Aim of the task ->
In the records, edit the part that opens with the line containing "alle 13 sull’autostrada" and closes with the line containing "блокчейн и финтех-технологий, открыто". Replace "stasera" with "domani sera", and give back only those lines with everything else left as it is.

Records from a collection ->

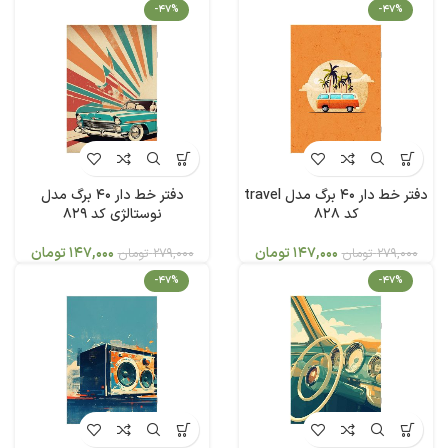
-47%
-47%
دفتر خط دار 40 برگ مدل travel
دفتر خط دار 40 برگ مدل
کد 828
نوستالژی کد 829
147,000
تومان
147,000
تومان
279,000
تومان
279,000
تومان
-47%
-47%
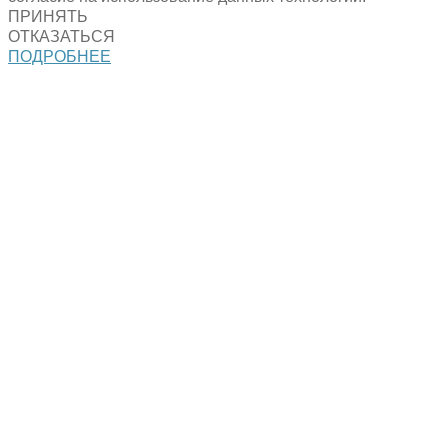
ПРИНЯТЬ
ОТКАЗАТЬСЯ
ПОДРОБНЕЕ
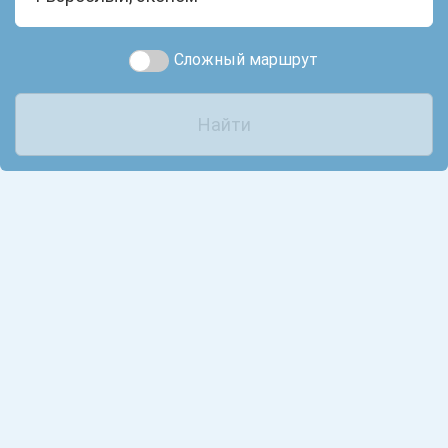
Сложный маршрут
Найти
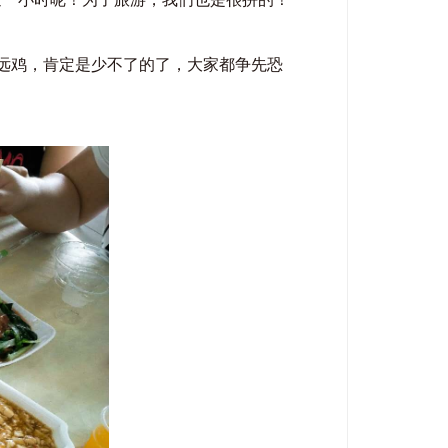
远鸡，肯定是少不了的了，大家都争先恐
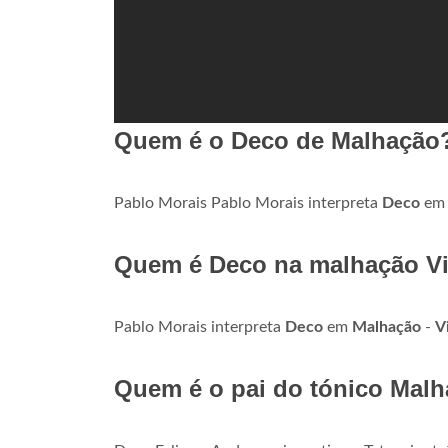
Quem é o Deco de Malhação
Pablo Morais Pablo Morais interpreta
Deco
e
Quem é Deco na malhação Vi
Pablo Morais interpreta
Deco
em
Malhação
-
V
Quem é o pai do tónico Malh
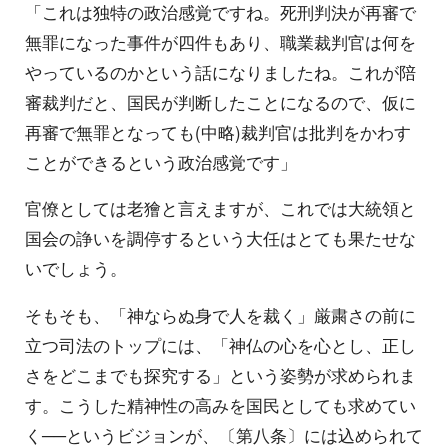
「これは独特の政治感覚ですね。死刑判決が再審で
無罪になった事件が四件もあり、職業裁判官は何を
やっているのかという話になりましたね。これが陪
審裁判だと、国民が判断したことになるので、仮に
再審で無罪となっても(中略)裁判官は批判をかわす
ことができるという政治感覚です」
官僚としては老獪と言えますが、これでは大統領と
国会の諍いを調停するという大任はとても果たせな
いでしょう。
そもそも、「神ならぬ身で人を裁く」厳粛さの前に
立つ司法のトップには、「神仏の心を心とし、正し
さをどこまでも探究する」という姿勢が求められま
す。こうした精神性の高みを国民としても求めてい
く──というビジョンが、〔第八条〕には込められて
==
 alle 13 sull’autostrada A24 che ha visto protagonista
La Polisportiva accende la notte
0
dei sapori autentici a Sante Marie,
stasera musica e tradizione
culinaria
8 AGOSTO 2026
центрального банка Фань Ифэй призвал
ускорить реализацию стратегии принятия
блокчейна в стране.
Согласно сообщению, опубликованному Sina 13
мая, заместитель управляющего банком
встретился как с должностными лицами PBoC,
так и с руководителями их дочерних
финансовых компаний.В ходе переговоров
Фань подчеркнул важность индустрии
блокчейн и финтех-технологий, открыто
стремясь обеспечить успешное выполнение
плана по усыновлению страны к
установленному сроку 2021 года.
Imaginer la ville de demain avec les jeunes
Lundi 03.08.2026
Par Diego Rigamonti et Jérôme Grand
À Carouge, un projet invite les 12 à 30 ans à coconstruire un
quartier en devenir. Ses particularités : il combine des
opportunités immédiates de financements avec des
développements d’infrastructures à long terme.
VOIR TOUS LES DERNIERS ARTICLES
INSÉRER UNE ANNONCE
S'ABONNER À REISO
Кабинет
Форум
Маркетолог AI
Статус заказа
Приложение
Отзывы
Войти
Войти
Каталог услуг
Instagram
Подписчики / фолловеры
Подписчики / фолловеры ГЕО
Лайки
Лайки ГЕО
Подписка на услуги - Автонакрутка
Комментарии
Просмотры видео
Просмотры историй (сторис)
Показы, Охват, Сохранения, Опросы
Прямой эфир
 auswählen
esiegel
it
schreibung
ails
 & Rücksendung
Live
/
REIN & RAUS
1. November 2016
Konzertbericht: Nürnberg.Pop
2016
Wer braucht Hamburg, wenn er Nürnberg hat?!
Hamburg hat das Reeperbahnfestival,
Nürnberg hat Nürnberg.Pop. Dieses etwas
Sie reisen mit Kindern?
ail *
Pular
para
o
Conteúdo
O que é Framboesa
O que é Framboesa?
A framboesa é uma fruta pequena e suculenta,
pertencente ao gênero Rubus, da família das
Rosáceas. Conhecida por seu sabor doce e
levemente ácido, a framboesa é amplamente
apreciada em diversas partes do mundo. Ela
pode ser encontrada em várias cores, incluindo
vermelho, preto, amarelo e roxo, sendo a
* * *
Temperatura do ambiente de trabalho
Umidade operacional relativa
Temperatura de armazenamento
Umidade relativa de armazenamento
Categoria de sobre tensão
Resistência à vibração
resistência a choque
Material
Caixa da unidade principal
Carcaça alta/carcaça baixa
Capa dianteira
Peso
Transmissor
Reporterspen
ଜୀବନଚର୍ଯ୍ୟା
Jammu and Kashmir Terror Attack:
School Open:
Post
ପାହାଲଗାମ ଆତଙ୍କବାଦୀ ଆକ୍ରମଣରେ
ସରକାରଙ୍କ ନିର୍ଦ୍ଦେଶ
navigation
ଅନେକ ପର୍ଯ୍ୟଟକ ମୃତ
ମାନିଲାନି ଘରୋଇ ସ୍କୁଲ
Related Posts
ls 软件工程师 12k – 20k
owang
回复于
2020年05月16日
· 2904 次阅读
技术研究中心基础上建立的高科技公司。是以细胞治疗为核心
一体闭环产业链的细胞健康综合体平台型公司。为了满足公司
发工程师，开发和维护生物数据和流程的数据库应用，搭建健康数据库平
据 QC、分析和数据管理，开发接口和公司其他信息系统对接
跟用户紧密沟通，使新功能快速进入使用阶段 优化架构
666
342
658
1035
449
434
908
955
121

Solution below ->
 alle 13 sull’autostrada A24 che ha visto protagonista
La Polisportiva accende la notte
0
dei sapori autentici a Sante Marie,
domani sera musica e tradizione
culinaria
8 AGOSTO 2026
центрального банка Фань Ифэй призвал
ускорить реализацию стратегии принятия
блокчейна в стране.
Согласно сообщению, опубликованному Sina 13
мая, заместитель управляющего банком
встретился как с должностными лицами PBoC,
так и с руководителями их дочерних
финансовых компаний.В ходе переговоров
Фань подчеркнул важность индустрии
блокчейн и финтех-технологий, открыто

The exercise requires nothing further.